Er hörte Verkehrslärm im Hintergrund.

»Ihr habt ihn noch nicht geschnappt?«

»Wir hatten gestern einen Einsatz in einer Jugendherberge in der Nähe von Horten«, sagte Fosse. »Wir hatten da einen vielversprechenden Tipp bekommen, aber der Betreffende war ein deutscher Landschaftsarchitekt. Es sind mehr als hundert Hinweise eingegangen. Die Leute wollen ihn überall gesehen haben, von Kristiansand im Süden bis nach Hammerfest im Norden. Du weißt ja, wie das ist. Wir wissen, dass eine Mitarbeiterin der Heilsarmee am Tag seiner Einreise vor dem Bahnhof in Oslo mit ihm gesprochen hat. Sie hat ihm den Weg zu einer Wechselstube erklärt. Dort hat er Euros im Gegenwert von fast 9000 Kronen eingetauscht. Danach verliert sich seine Spur.«

»Was ist mit der vermissten Frau?«, fragte Blix. »Rita Alvberg?«

»Die wird noch immer vermisst«, stellte Fosse fest.

Blix hatte noch weitere Fragen zu Samantha Kasin und der Vergewaltigung, kam aber nicht mehr dazu, sie zu stellen.

»Du, da kommt gerade ein Anruf, den ich annehmen muss«, sagte Fosse. »Ich rufe dich heute Nachmittag wieder an.«

Das Gespräch endete in einem langen Piepton. Blix gab das Telefon zurück und ging in seine Zelle. Ree hatte sich auf den Stuhl am Schreibtisch gesetzt.

Blix fasste das Wenige, was er erfahren hatte, zusammen. Ree starrte seufzend auf den Boden. Nach einer Weile hob er den Kopf und heftete seinen Blick auf ein Foto von Iselin.

»Das ist meine Tochter«, sagte Blix.

Ree erwiderte nichts, blieb aber sitzen, als wartete er darauf, dass Blix mehr über sie erzählte. Jarl Inge Ree war eigentlich der Letzte, mit dem er über seine Tochter reden wollte.

»Sie ist nur dreiundzwanzig Jahre alt geworden«, sagte er trotzdem und setzte sich aufs Bett.

Wenn er offen über Iselin redete, würde Ree vielleicht auch über Samantha reden.

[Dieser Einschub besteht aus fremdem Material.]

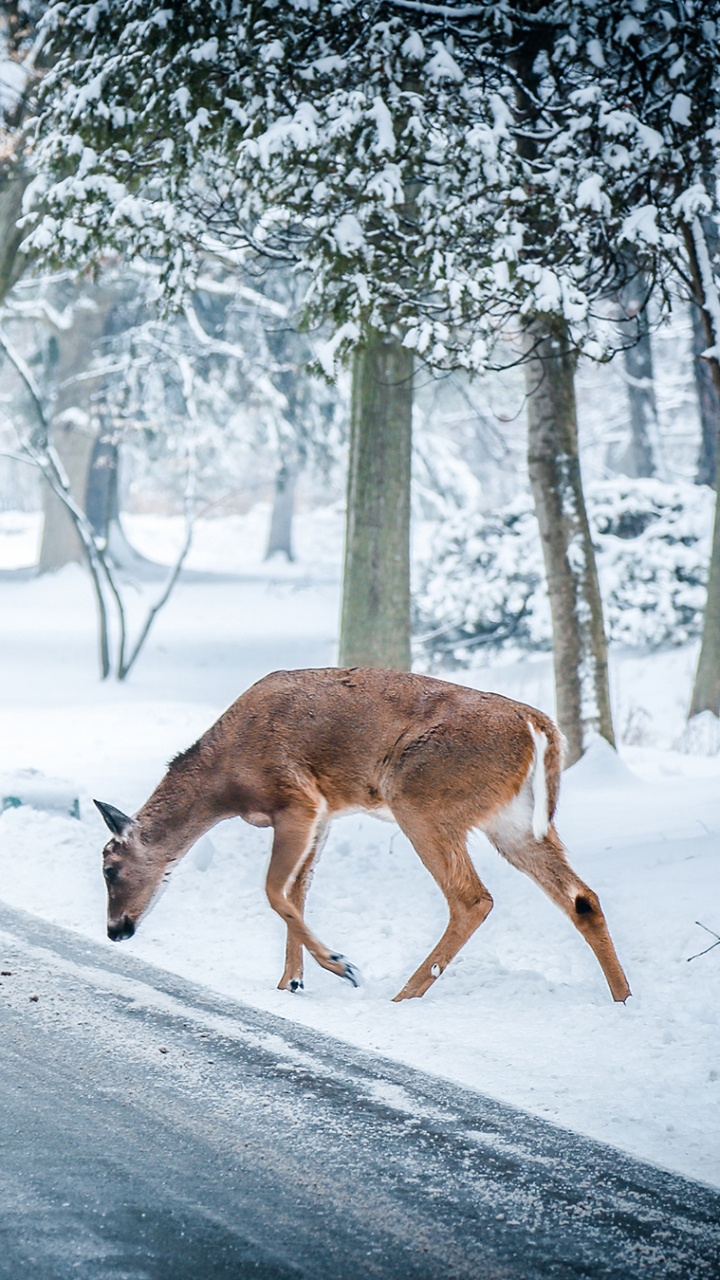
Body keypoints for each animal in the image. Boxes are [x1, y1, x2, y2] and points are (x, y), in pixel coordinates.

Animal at [95, 667, 631, 1003]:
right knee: (582, 898)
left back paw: (403, 994)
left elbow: (273, 891)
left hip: (420, 796)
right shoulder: (326, 813)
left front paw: (340, 965)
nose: (115, 930)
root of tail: (539, 728)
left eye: (109, 867)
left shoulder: (298, 798)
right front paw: (290, 983)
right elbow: (297, 892)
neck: (224, 781)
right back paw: (623, 998)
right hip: (513, 822)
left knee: (472, 898)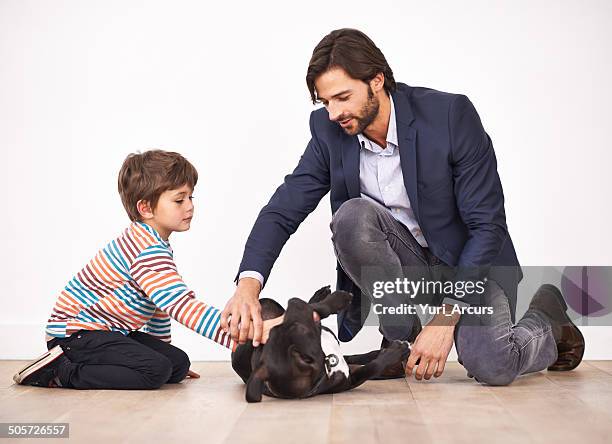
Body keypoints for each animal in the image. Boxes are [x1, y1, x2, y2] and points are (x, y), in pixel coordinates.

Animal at [232, 286, 408, 404]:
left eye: (276, 329)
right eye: (299, 328)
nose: (293, 301)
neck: (327, 362)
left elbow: (320, 308)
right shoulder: (352, 378)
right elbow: (372, 368)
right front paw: (397, 351)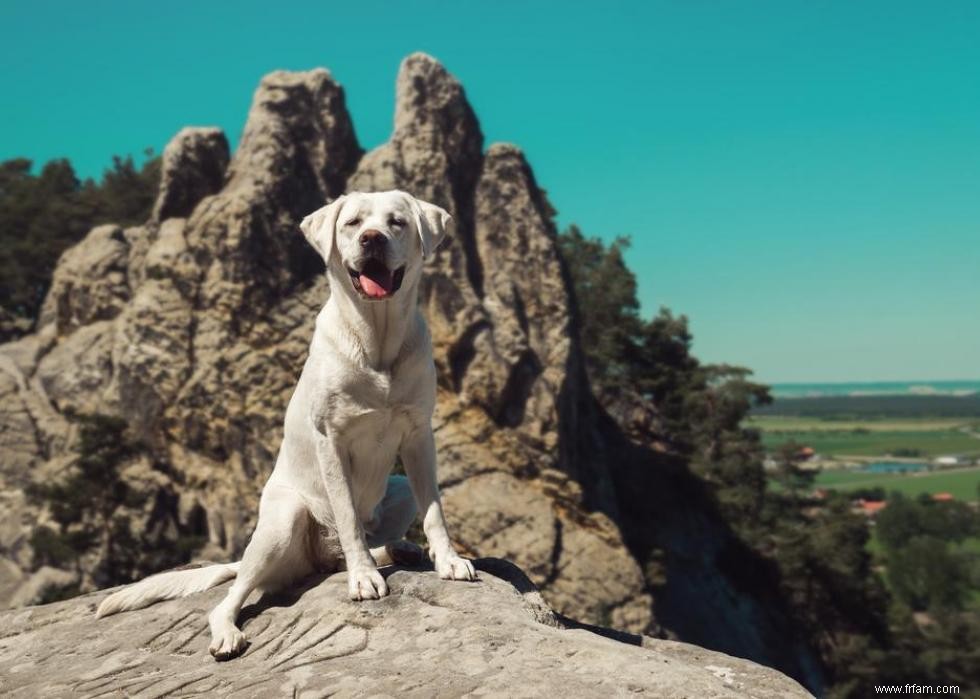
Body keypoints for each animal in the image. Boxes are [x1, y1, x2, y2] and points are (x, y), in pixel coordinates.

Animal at [98, 189, 478, 660]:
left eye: (397, 222)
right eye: (353, 223)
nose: (372, 239)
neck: (376, 339)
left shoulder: (418, 436)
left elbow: (434, 512)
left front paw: (448, 560)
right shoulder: (331, 441)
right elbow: (347, 515)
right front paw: (363, 577)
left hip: (399, 489)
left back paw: (396, 549)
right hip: (284, 520)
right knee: (231, 597)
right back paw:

»Von den dreiundzwanzig Jahren habe ich vielleicht ein Jahr mit ihr zusammengelebt«, fuhr er fort. »Es gab immer irgendeinen Fall. Überstunden. Die Bedürfnisse anderer, andere Prioritäten. Meine Frau und ich haben uns scheiden lassen, als sie noch klein war. Iselin wohnte bei ihr. Erst vor ein paar Jahren bekamen wir richtig Kontakt.«

Er nahm das Kopfkissen und stopfte es sich in den Rücken.

»Sie hatte gerade erst auf der Polizeischule angefangen, als sie ermordet wurde«, erzählte er weiter, schlug ein Bein über das andere und kämpfte gegen die Tränen an.

»Hört sich … echt schrecklich an«, sagte Ree. »Ich weiß nicht, ob ich es ertragen würde, ein Foto von ihr an der Wand zu haben.«

Blix richtete sich auf und räusperte sich.

»Die Menschen sagen immer, dass wir … weiterleben müssen. Aber das ist verflucht schwer. Jeder neue Tag ist eine echte Herausforderung.«

Beide schwiegen.

»Was willst du machen, wenn du rauskommst?«, fragte Blix.

Ree sah nachdenklich zu Boden. »Einen Tag nach dem anderen angehen«, sagte er und stand auf.